═════ Input ═════

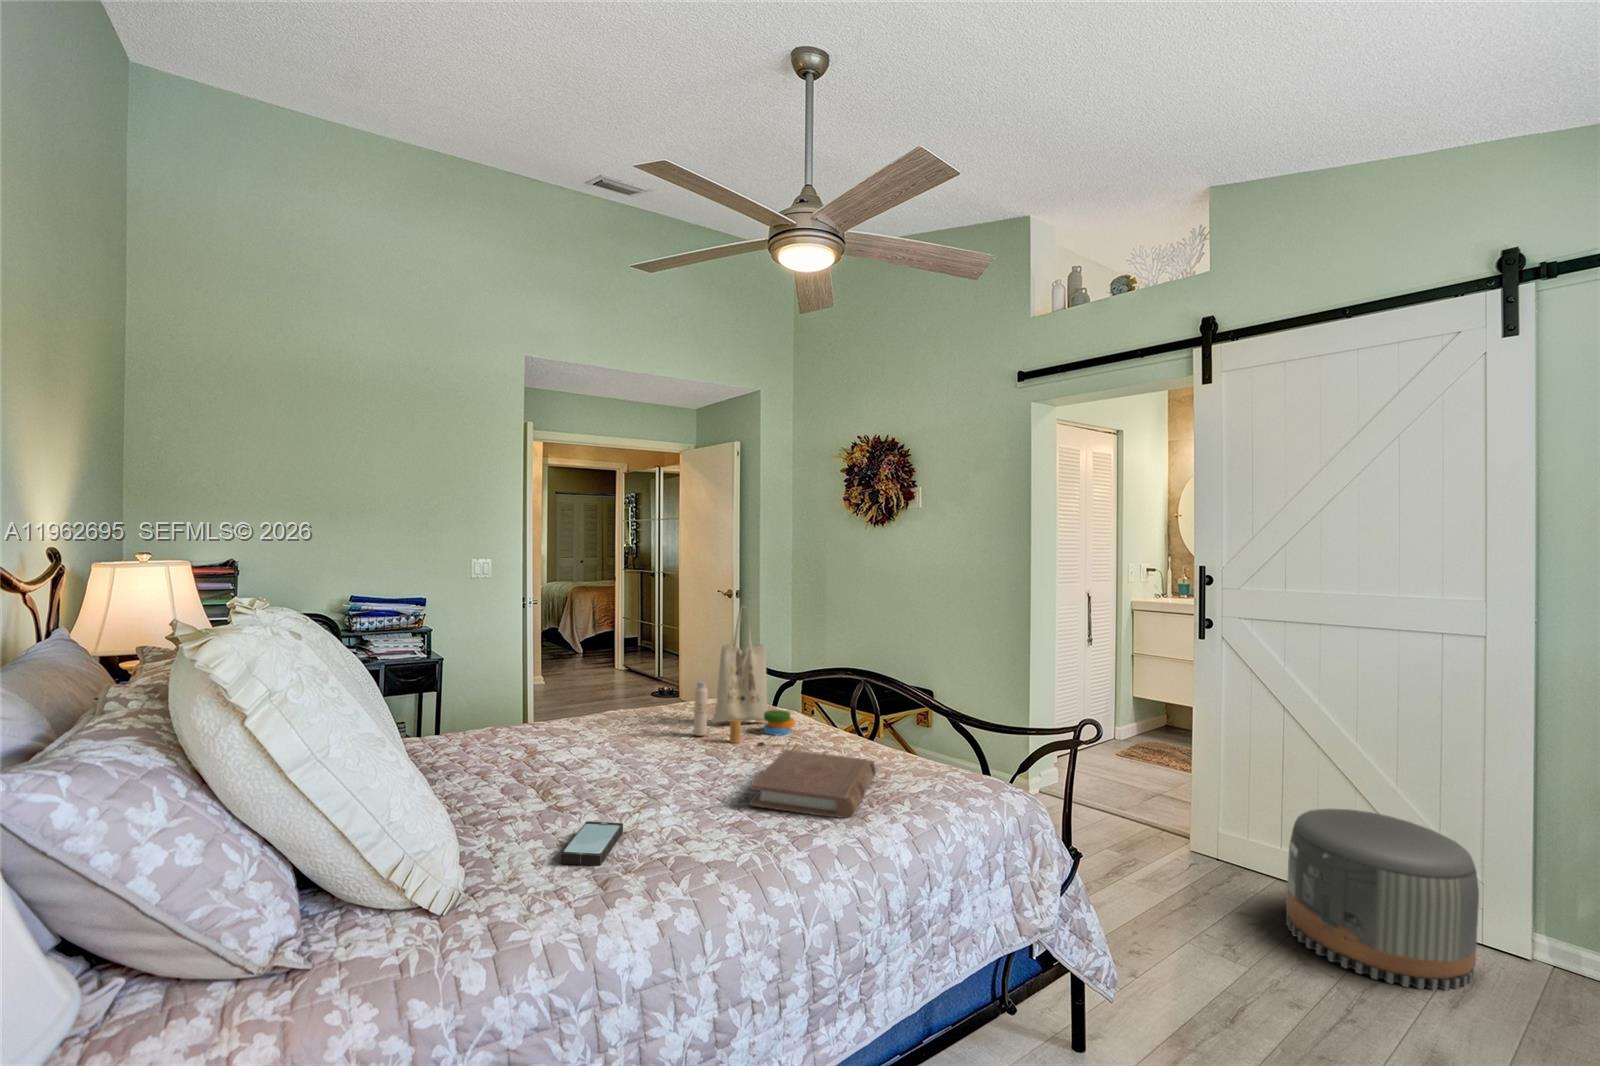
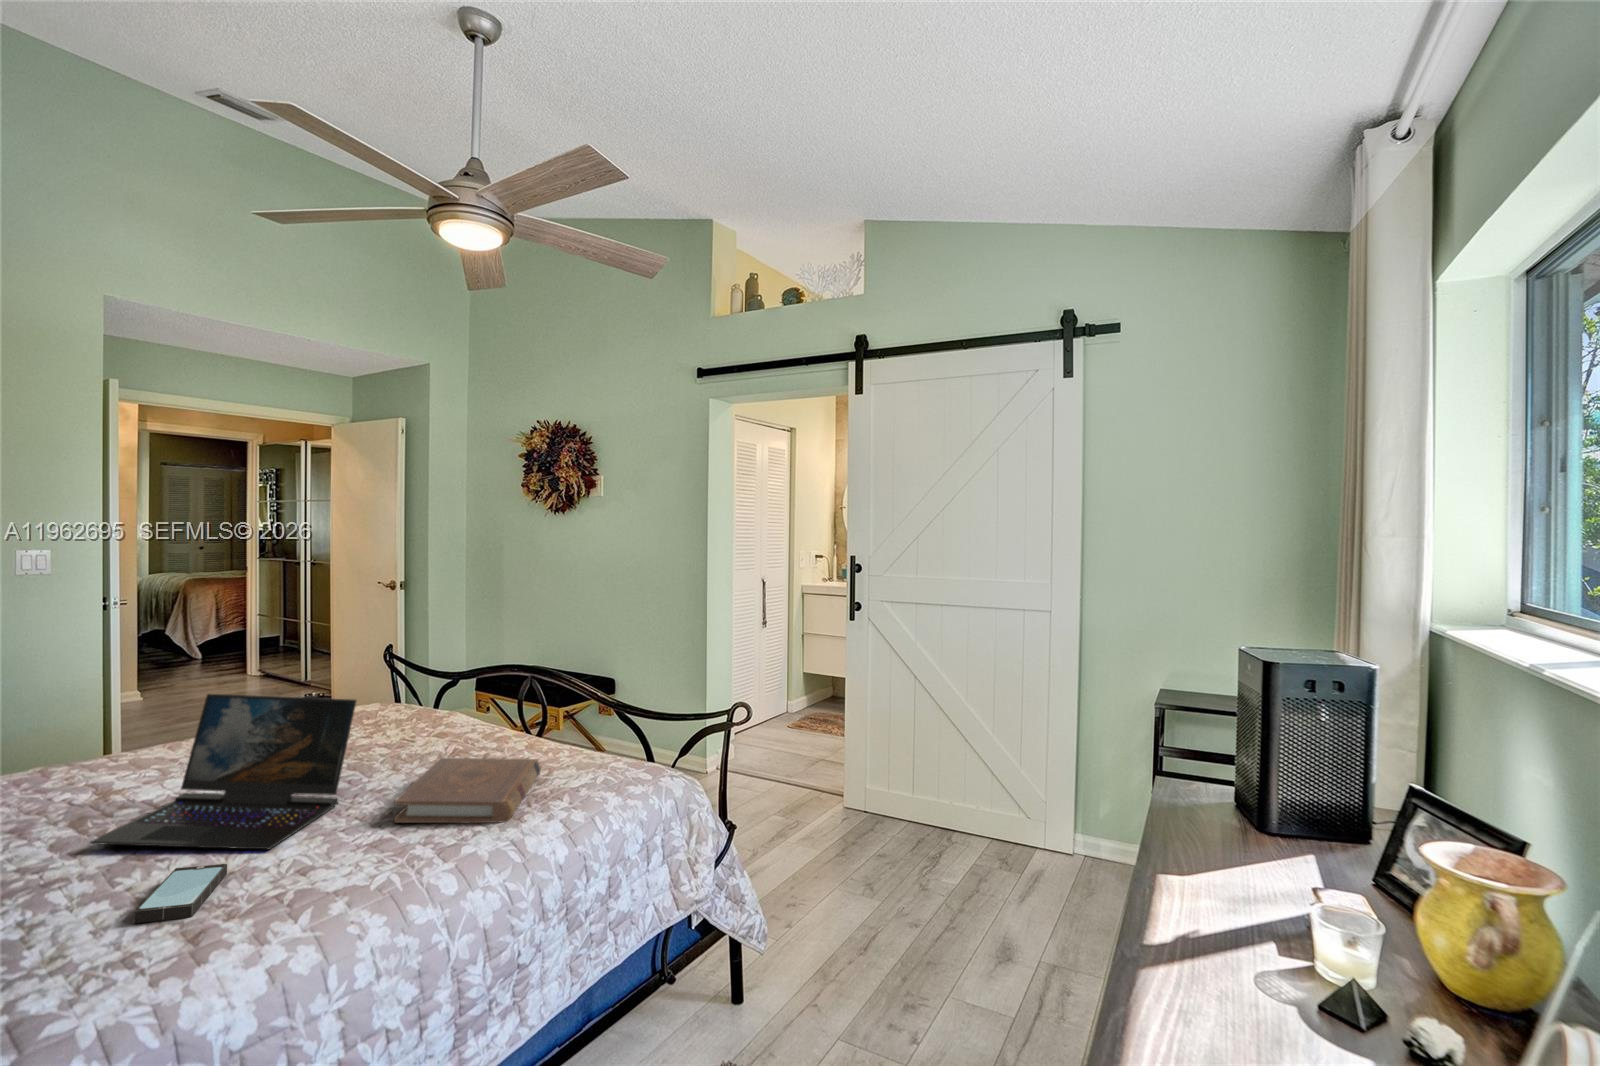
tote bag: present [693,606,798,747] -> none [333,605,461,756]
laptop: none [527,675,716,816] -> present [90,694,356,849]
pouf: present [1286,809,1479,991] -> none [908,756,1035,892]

═════
═════ Input ═════

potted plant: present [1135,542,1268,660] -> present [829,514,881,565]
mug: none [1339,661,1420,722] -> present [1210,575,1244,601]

═════

Aim of the task:
Among the entries above, find the line with "potted plant: present" and the line with "mug: none [1339,661,1420,722]"; give again exactly these two lines and all lines between them.

Worked solution:
potted plant: present [1135,542,1268,660] -> present [829,514,881,565]
mug: none [1339,661,1420,722] -> present [1210,575,1244,601]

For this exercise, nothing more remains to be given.